This morning I woke up with the theme song to Growing Pains in my head.
As long as we got each other
We got the world spinnin' right in our hands
Baby, you and me
We gotta be
The luckiest dreamers who never quit dreamin'
It followed a dream I endured (enjoyed?) in which I was going through a number of confusing and stressful scenarios which reminded me a lot of previous times in my life.
This psychic replay seemed to be participating in a larger shift in emotion and thought which I’ve been undergoing over the past year.
Grief is one of those hard emotions I’ve really been confronting lately.
There are the intimate relationships — those are on me.
While I can rationalize what happened, and accept their fate while also being honestly accountable for my own fault (let’s face it, they’re gone because I ended them of my own accord and by my own behavior), but that doesn’t change the fact that I still feel their absence shrouded by an aura of remorse, regret, and a strong amount of longing.
What pangs most about these losses is learning how to live alone. I’ve been working on that for five years now, so it in itself is not a terrible problem. The downshift from having a certain person to whom I can talk to daily, with whom I can share meals, experiences and travel, someone who I know and who knows me uniquely — intimacy — has been a great challenge, and an adjustment I’m now being called to enact in other relationships across a field of people in my life, including strangers.
(I’ve always been in therapy, so set that aside.)
And there are the people — grandparents, and a young cousin — who succumbed to mortality, leaving not only an absence in personality, but also a vacuum in the extended family, changing the very social structure in which I was a member.
There have also been divorces which substantially changed the structure.
There are larger social structures which have greatly changed. I’m not going to get into that very much here — but let’s suffice to say that the world itself is greatly different that it was as recently as 2006.
This morning, though, I’m more precisely concerned about the loss of my youth — a fact strongly expressed in my dreams last night.
In a few months, I’ll be turning 45, the first birthday I’ve felt significantly about since I turned 30.
In some ways this fact is simply baffling — how did it get here so quickly? But the more pressing questions are also more difficult to discern.
One can be called the “What Now?” question. I published a book of poetry at 28. Goal: Check.

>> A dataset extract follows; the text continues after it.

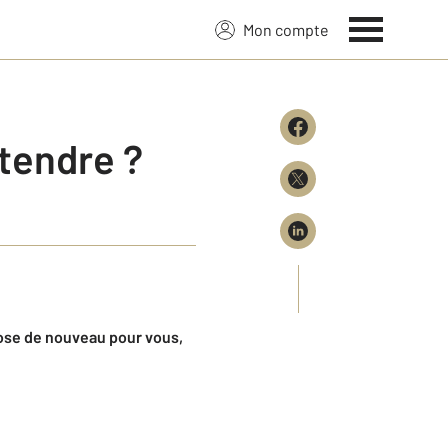
Mon compte
ttendre ?
hose de nouveau pour vous,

Older goals, like touring the country either solo or with a rock band are no longer on the table. I’m simply no longer interested in them.

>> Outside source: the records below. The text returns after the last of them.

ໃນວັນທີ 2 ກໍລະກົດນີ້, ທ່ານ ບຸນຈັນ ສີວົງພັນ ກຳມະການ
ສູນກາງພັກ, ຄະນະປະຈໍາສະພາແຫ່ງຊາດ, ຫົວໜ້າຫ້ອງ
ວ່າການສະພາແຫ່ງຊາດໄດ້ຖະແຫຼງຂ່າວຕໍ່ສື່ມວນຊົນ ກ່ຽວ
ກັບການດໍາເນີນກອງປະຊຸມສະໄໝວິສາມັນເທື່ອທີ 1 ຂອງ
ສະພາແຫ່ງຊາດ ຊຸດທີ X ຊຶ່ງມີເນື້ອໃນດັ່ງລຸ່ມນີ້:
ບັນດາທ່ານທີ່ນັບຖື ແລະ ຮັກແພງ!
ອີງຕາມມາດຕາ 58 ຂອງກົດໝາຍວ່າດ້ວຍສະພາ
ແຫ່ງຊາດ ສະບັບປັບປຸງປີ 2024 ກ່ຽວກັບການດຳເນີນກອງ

Graduating college: Check. Getting Master’s Degree: Check.
Some time ago I reached all of these pinnacles. And, for all of my grief about the loss of the relationships, I still had them, still enjoyed them, still remember them fondly.
Fall in love: Check.
See Paris, New York, and San Francisco. I didn’t even know that these were goals going in but check, check, check.

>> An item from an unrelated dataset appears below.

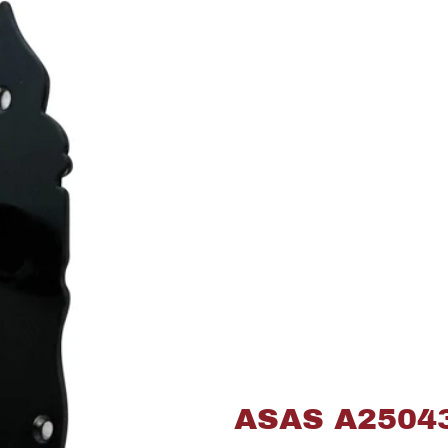
ASAS A2504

So a lot of what I’m grieving is the loss of having a calling, of having direction, of having the proverbial reason for Being.
This stage, honestly, is my age of payback. Not in the sense of revenge, but in the sense of getting squared up on my debts — figuratively and literally.
My calling now is more mysterious and more difficult to discern.
It perhaps isn’t surprising that a life full of spiritual seeking has yielded for me a life of more persistent and fruitful faith.
This morning I prayed the version of the Jesus prayer that’s often said during recitation of the Rosary: “lead all souls to heaven, especially those most in need of thy mercy.”
I used to put myself in that “most in need of” category — I was always struggling to stop drinking, to thwart suicidal tendencies, to try to avoid some pending homelessness, what have you.
But today, I realized I’m past all that. And I prayed for those who are truly suffering, some with the same things I once struggled with.
Because I’m not suffering in any substantial way. That’s not to say I’m not struggling, that I don’t need help, that “I’ve got this” or any of that.
Just that my perspective has shifted more outwardly.
Which is perhaps another log I added to the fire of the years past — my insufferable focus on myself and my own experience.
“In order to be seen you must learn to see,” Seth Godin wisely writes.
So, as I grieve the losses of time past, I am treated to the opportunity to open to smaller, and more significant experiences shared with others, and I challenge myself to Be in this more fruitful and, frankly, psychedelic world (psyche: soul, delic: to make visible, clear).
I can’t really do that without being compassionate for myself and recognizing that, yes, I am truly giving something up.
But this sacrifice is in honor of a greater Good, and Beauty and the Truth are the beacons by whose light a new world is being revealed.
May I be steadfast in my progress, and as I share, may I be of some beneficence to you.